● **WHAT IS EXPECTED**
Go through the data below and return each line where the string "center" occurs.

● **DATASET SECTION**
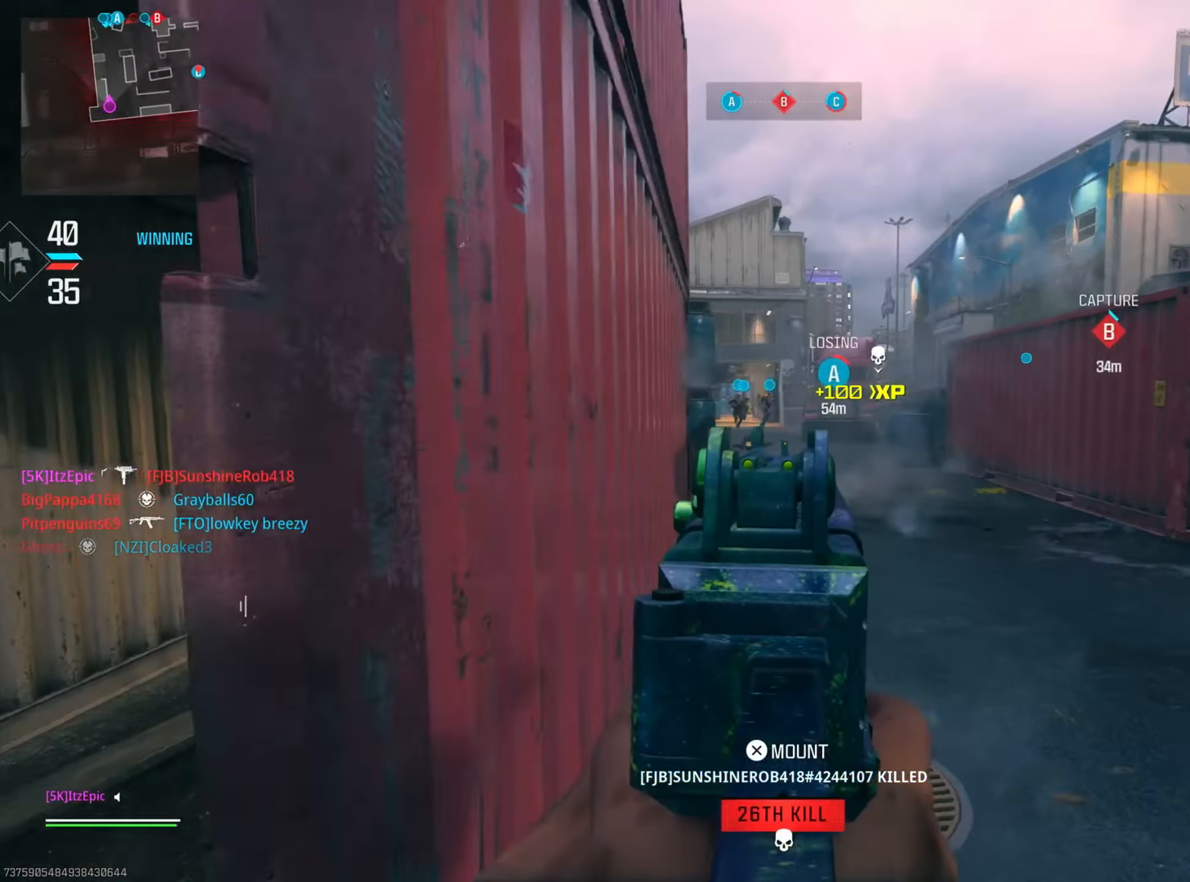
{"buttons": [], "left_stick": "left", "right_stick": "down-right", "events": [[100, "right_stick", "left"], [167, "right_stick", "up-left"], [184, "left_stick", "left"], [367, "right_stick", "right"], [417, "right_stick", "down-right"], [501, "L2", "up"]]}
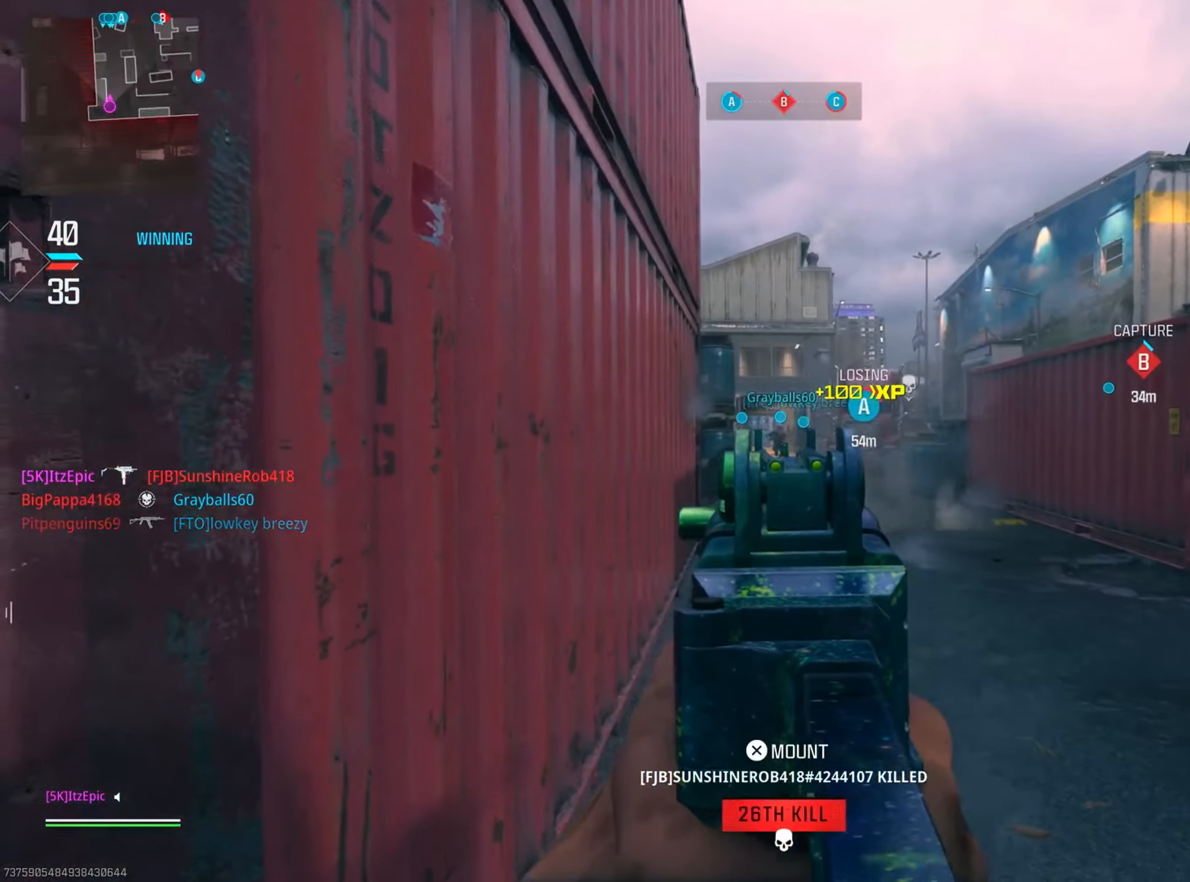
{"buttons": [], "left_stick": "left", "right_stick": "right", "events": [[100, "right_stick", "center"], [183, "SQUARE", "down"], [283, "SQUARE", "up"], [483, "right_stick", "right"]]}
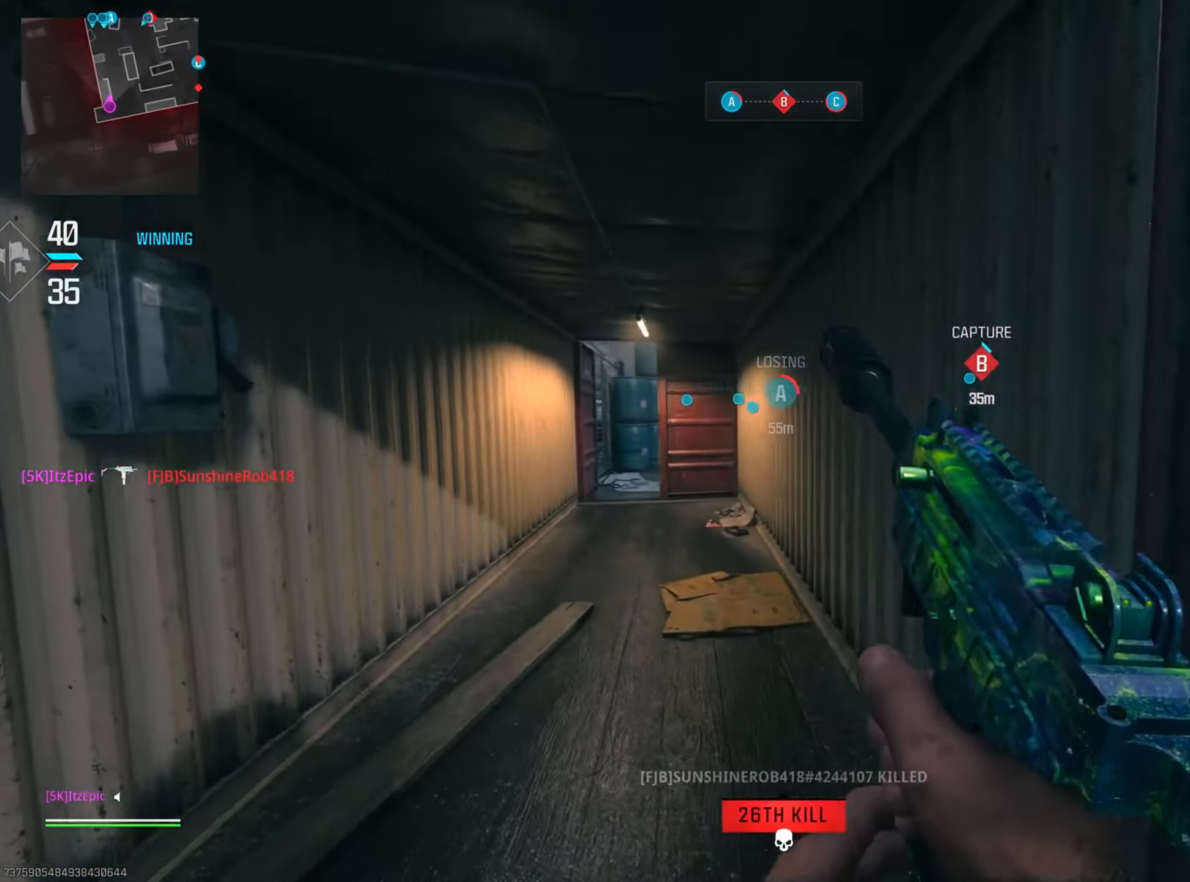
{"buttons": [], "left_stick": "up", "right_stick": "center", "events": [[67, "right_stick", "center"], [367, "left_stick", "up"]]}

● **ANSWER TO THE EXERCISE**
{"buttons": [], "left_stick": "left", "right_stick": "right", "events": [[100, "right_stick", "center"], [183, "SQUARE", "down"], [283, "SQUARE", "up"], [483, "right_stick", "right"]]}
{"buttons": [], "left_stick": "up", "right_stick": "center", "events": [[67, "right_stick", "center"], [367, "left_stick", "up"]]}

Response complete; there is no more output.